This is not very simple to choose a machine learning method and letting it go wild on the data. Particularly, understanding the core business problem and objective of the outcome and frame accordingly is one of the vital factors in machine learning. A general approach is difficult to recommend without intimate knowledge of the data. However, it sounds like we need to formalize the aspects of your model. Following questions may help to decide on machine learning problem or otherwise:
Machine learning comprises of supervised, unsupervised, semi- supervised and reinforced learning. Articulation of the Problem is very important. Whether it is a classification or a number problem or a just a clustering problem to solve. There are several subtypes of classification and regression.
Classification: How many categories to pick?
In classification, data is labelled meaning it is assigned a class, for example prepaid/postpaid or website visitors/non-website visitors.
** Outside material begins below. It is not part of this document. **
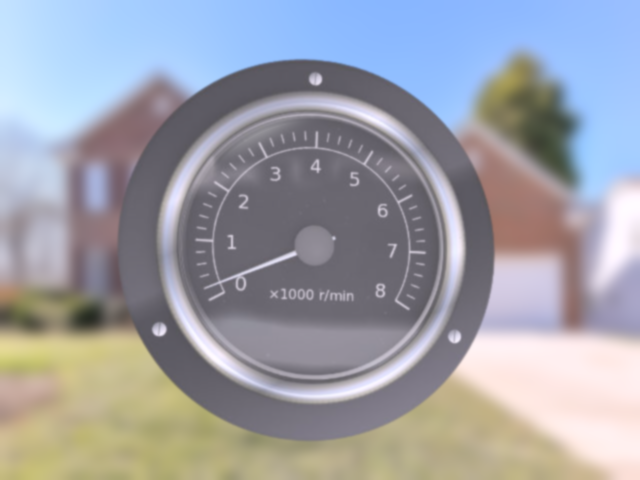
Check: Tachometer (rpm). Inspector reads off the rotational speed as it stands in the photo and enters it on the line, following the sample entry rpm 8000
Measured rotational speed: rpm 200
The decision being modelled is to assign labels to new unlabeled pieces of data.
Regression: How many numbers are the outputs,
Data is labelled with a real value (think floating point) rather than a label. Time series data like the price of a stock over time, the decision being modelled is what value to predict for new unpredicted data.
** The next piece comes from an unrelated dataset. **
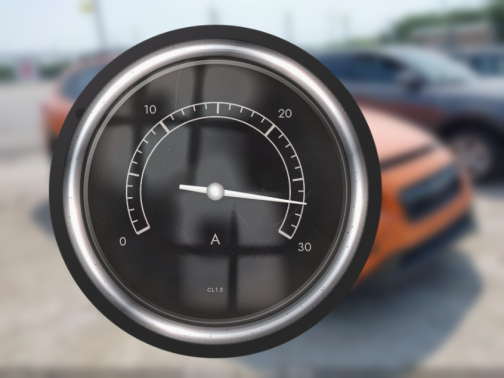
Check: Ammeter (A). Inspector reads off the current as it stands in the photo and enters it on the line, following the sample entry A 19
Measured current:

Clustering: Data is not labelled but can be divided into groups based on similarity and other measures of natural structure in the data. An example would be organizing customers by usage without names/identify, where the customer/user assign names to groups like Digital Natives, iPhoto on the Mac, Campaign hunters etc.
Rule Extraction: Data is used as the basis for the extraction of propositional rules (if-then). Such rules may, but are typically not directed, meaning that the methods discover statistically supportable relationships between attributes in the data, not necessarily involving something that is being predicted. An example is the discovery of the relationship between the purchase of air ticket and hotel booking (this is data mining folk-law, true or not, it’s illustrative of the desire and opportunity).
Once articulation problem has been solved, now it’s time to Identify Data Sources and provide answers to the following questions about the labels:
Identifying the data that the ML system should use to make predictions. Each row constitutes one piece of data for which one prediction is made. Only include information that is available at the moment of the prediction is made. Pick 1-3 inputs that are easy to obtain and that would produce be a reasonable, initial outcome.
Ability to Learn: Will the ML model be able to learn? List aspects of the problem that might cause difficulty learning. For example, the data set doesn't contain enough positive labels, the training data doesn't contain enough examples, the labels are too noisy, the system memorizes the training data, but has difficulty generalizing to new cases.
Think About Potential Bias: Many datasets are biased in some way. These biases may adversely affect training and the predictions made. For example, a biased data source may not translate across multiple contexts, the training sets may not be representative of the ultimate users of the models and may therefore provide them with a negative experience.